Work to complete -
• A. Name every number in the Branden Steineckert biography below, whether it is written in digits or in words.
• B. Rewrite the part of the Branden Steineckert biography below starting with "Branden Steineckert (born" and going on through "of his troubles.", swapping "drummer" for "percussionist".

Page text -
......

Branden Steineckert (born April 21, 1978) is the drummer for the punk rock band Rancid and a founding member and  previous drummer of the Used.

Biography 
Steineckert is an avid soccer fan and supporter of Real Salt Lake, a Major League Soccer (MLS) club based in Sandy, Utah. He is a season ticket holder and writer of the official team chant 'Believe'.

Branden was born in Pocatello, Idaho, and was raised in a Mormon family which moved more than twenty times during his youth. He picked up skateboarding at an early age because his friends skated. When Branden was 11 years old, his father, Neil Steineckert, died by suicide, so he picked up drumming as a way to release his anger and to relieve him of his troubles.

......

Listed entries -

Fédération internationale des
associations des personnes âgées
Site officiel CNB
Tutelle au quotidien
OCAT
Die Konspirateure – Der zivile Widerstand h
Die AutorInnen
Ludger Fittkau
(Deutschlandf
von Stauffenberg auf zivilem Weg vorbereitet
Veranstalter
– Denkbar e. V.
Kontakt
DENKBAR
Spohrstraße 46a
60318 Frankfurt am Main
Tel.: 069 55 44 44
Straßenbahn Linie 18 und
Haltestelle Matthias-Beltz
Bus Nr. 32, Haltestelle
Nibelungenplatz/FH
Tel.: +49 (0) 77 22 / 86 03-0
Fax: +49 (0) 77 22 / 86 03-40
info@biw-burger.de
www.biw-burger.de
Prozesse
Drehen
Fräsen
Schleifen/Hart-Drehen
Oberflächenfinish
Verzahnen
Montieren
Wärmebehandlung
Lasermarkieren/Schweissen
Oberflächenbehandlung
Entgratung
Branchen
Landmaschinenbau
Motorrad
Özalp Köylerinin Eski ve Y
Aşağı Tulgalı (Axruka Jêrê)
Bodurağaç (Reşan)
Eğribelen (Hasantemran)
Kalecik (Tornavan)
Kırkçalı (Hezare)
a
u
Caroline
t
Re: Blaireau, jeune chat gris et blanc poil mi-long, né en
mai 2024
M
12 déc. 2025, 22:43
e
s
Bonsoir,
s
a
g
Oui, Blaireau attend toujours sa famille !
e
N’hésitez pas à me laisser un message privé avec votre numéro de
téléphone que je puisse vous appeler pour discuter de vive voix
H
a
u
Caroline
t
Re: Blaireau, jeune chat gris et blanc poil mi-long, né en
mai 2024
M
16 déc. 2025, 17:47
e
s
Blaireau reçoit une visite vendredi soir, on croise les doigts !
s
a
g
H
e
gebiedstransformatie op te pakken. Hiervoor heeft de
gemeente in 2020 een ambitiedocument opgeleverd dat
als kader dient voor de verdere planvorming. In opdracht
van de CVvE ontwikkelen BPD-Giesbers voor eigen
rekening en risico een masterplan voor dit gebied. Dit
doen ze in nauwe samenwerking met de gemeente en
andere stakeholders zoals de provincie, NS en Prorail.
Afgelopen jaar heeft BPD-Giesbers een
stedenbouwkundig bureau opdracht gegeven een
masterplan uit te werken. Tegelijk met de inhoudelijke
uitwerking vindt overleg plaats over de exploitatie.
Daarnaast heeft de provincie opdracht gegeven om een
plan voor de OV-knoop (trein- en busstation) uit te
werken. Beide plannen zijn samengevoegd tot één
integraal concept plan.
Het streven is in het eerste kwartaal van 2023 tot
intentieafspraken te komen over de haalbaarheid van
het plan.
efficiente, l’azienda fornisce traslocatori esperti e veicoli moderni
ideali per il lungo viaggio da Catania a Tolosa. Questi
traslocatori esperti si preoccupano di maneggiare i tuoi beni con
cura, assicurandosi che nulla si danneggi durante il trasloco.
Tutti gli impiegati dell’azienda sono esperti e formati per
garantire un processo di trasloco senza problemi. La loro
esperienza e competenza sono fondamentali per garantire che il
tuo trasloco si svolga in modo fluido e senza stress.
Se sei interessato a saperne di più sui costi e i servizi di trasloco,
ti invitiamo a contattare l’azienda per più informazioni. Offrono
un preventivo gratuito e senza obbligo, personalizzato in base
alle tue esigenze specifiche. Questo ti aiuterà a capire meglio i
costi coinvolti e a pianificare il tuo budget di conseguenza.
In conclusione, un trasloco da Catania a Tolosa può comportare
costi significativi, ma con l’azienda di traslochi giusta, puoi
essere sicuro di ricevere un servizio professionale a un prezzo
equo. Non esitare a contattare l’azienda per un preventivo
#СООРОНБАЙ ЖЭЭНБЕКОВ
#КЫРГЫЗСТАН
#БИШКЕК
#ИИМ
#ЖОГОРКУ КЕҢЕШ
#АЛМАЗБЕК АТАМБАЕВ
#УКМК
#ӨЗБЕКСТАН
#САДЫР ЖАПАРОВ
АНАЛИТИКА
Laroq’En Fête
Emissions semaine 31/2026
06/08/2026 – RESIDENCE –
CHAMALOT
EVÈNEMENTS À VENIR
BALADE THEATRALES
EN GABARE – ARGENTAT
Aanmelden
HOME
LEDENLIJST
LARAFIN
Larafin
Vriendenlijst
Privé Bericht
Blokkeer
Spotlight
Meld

......

Answers to this exercise -
• A. 21, 1978, twenty, 11

• B.
Branden Steineckert (born April 21, 1978) is the percussionist for the punk rock band Rancid and a founding member and  previous percussionist of the Used.

Biography 
Steineckert is an avid soccer fan and supporter of Real Salt Lake, a Major League Soccer (MLS) club based in Sandy, Utah. He is a season ticket holder and writer of the official team chant 'Believe'.

Branden was born in Pocatello, Idaho, and was raised in a Mormon family which moved more than twenty times during his youth. He picked up skateboarding at an early age because his friends skated. When Branden was 11 years old, his father, Neil Steineckert, died by suicide, so he picked up drumming as a way to release his anger and to relieve him of his troubles.